Daysha, who has been teaching classes at the YMCA location for two years, initially tried to teach her classes through Facebook Live but has since transitioned to Zoom Video Communications due to copyright issues with music. Through Zoom, she is offering free classes to the community and what she calls her “fit fam.”
Having been a dancer all her life, Daysha explains how a lot of money goes into becoming a fitness instructor, including paying about $300 to $500 on certifications. To continue to stay certified, instructors must pay fees and subscription dues.
In addition to her Zoom classes, Daysha created a Facebook page, “My Group Fitness Niles, Michigan,” which accumulated a 200-person following in 24 hours.

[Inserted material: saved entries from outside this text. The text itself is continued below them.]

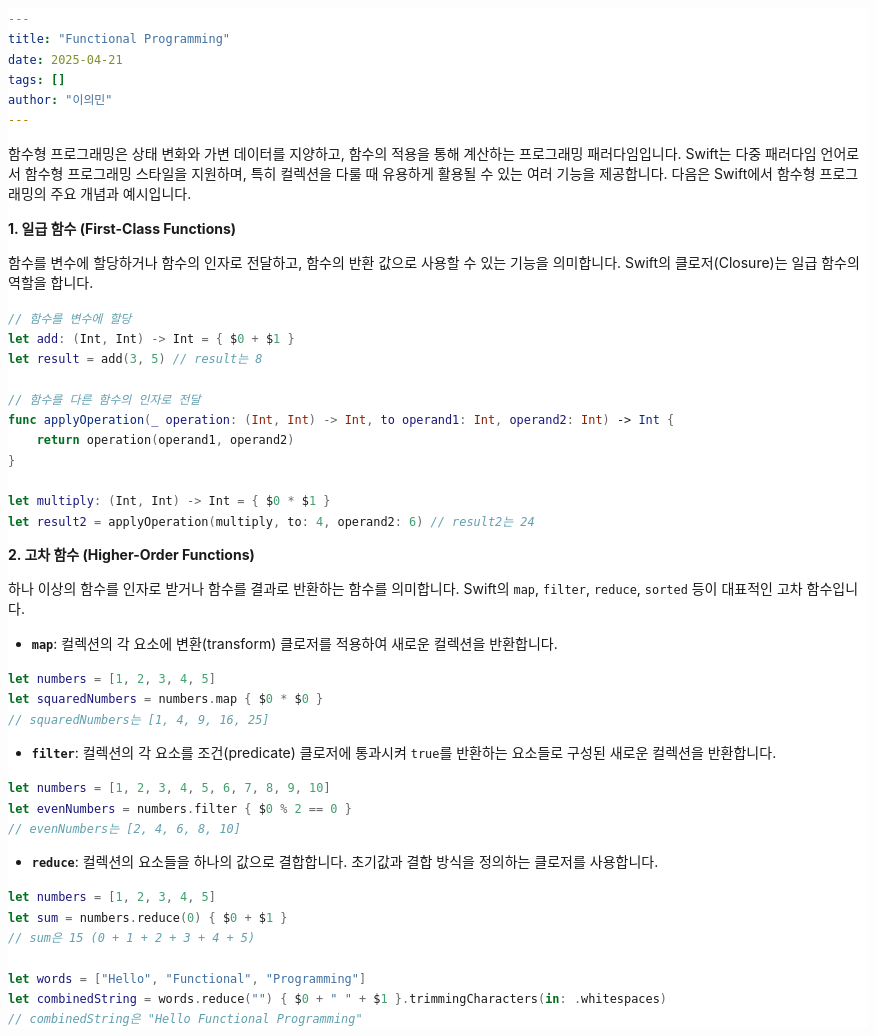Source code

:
 ```yaml
---
title: "Functional Programming"
date: 2025-04-21
tags: []
author: "이의민"
---
```


함수형 프로그래밍은 상태 변화와 가변 데이터를 지양하고, 함수의 적용을 통해 계산하는 프로그래밍 패러다임입니다. Swift는 다중 패러다임 언어로서 함수형 프로그래밍 스타일을 지원하며, 특히 컬렉션을 다룰 때 유용하게 활용될 수 있는 여러 기능을 제공합니다. 다음은 Swift에서 함수형 프로그래밍의 주요 개념과 예시입니다.

**1. 일급 함수 (First-Class Functions)**

함수를 변수에 할당하거나 함수의 인자로 전달하고, 함수의 반환 값으로 사용할 수 있는 기능을 의미합니다. Swift의 클로저(Closure)는 일급 함수의 역할을 합니다.

```swift
// 함수를 변수에 할당
let add: (Int, Int) -> Int = { $0 + $1 }
let result = add(3, 5) // result는 8

// 함수를 다른 함수의 인자로 전달
func applyOperation(_ operation: (Int, Int) -> Int, to operand1: Int, operand2: Int) -> Int {
    return operation(operand1, operand2)
}

let multiply: (Int, Int) -> Int = { $0 * $1 }
let result2 = applyOperation(multiply, to: 4, operand2: 6) // result2는 24
```

**2. 고차 함수 (Higher-Order Functions)**

하나 이상의 함수를 인자로 받거나 함수를 결과로 반환하는 함수를 의미합니다. Swift의 `map`, `filter`, `reduce`, `sorted` 등이 대표적인 고차 함수입니다.

* **`map`**: 컬렉션의 각 요소에 변환(transform) 클로저를 적용하여 새로운 컬렉션을 반환합니다.

```swift
let numbers = [1, 2, 3, 4, 5]
let squaredNumbers = numbers.map { $0 * $0 }
// squaredNumbers는 [1, 4, 9, 16, 25]
```

* **`filter`**: 컬렉션의 각 요소를 조건(predicate) 클로저에 통과시켜 `true`를 반환하는 요소들로 구성된 새로운 컬렉션을 반환합니다.

```swift
let numbers = [1, 2, 3, 4, 5, 6, 7, 8, 9, 10]
let evenNumbers = numbers.filter { $0 % 2 == 0 }
// evenNumbers는 [2, 4, 6, 8, 10]
```

* **`reduce`**: 컬렉션의 요소들을 하나의 값으로 결합합니다. 초기값과 결합 방식을 정의하는 클로저를 사용합니다.

```swift
let numbers = [1, 2, 3, 4, 5]
let sum = numbers.reduce(0) { $0 + $1 }
// sum은 15 (0 + 1 + 2 + 3 + 4 + 5)

let words = ["Hello", "Functional", "Programming"]
let combinedString = words.reduce("") { $0 + " " + $1 }.trimmingCharacters(in: .whitespaces)
// combinedString은 "Hello Functional Programming"
```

The followers include people who regularly attend her Friday and Saturday classes at the YMCA and community members. In the group, Daysha has also encouraged other fitness instructors to post their virtual classes.
In addition to being WERQ and Zumba certified, Daysha is also certified in PiYo, yoga and group fitness and works as a librarian in the media center at Brandywine High School.
Daysha encourages anyone of any fitness level to participate in the Zoom classes.
“In Zoom, you don’t have to have the camera on you,” she says. “The people who come to my class are all different ages and different body types. You don’t have to match my body. You do the moves for your body and what is safe and effective for you.”
The goal of the virtual classes is to allow people to let go and have fun during what can be an uncertain time, she says.
Daysha plans to continue offering the virtual classes until gyms can safely open back up.
“Teaching is my Friday night and my happy hour,” she says. “I’m always dancing anyway, so I would rather be doing it with people. I’ve lived in Indy, Kalamazoo, Seattle, and I’ve made some friends along the way. It’s very cool that I can do this virtually and reach a broader crowd.”
Daysha’s plan for virtual fitness is not unique. Across the country, virtual fitness has seen a boom, with many across the Michiana region getting in on the action.
In Sister Lakes, a Facebook community dedicated to cardio drumming also went virtual.
Tonya Melton, who started the Sister Lakes Cardio Drumming Facebook page in 2015, is researching ways the community can still get their cardio drumming fix during the pandemic.
“Of course, you can do other workouts, but cardio drumming is more than just a workout. It’s a community,” Tonya says. “We are trying to stay connected through social media, hold each other accountable, and lift each other up. It truly is a family.”
Despite their workouts being canceled due to the mandate, Tonya says the group’s attitude has been to keep moving.
“Get out and get some fresh air,” she says. “Go for a walk or a run, and clear your mind. If you have internet, there are plenty of exercises to follow there. FaceTime with a friend and workout together.”
Although face to face fitness interactions are canceled, the communal aspect of fitness remains alive among local communities.
“We have built a really strong bond and were already so tightly connected,” Tonya says of the cardio drumming community. “With everything that is happening, it has just really confirmed how much we rely on each other to get through life.”
From the comfort of her home in Niles, Daysha echoes Tonya’s sentiments.
“As long as people want to dance with me, I will be here,” she says.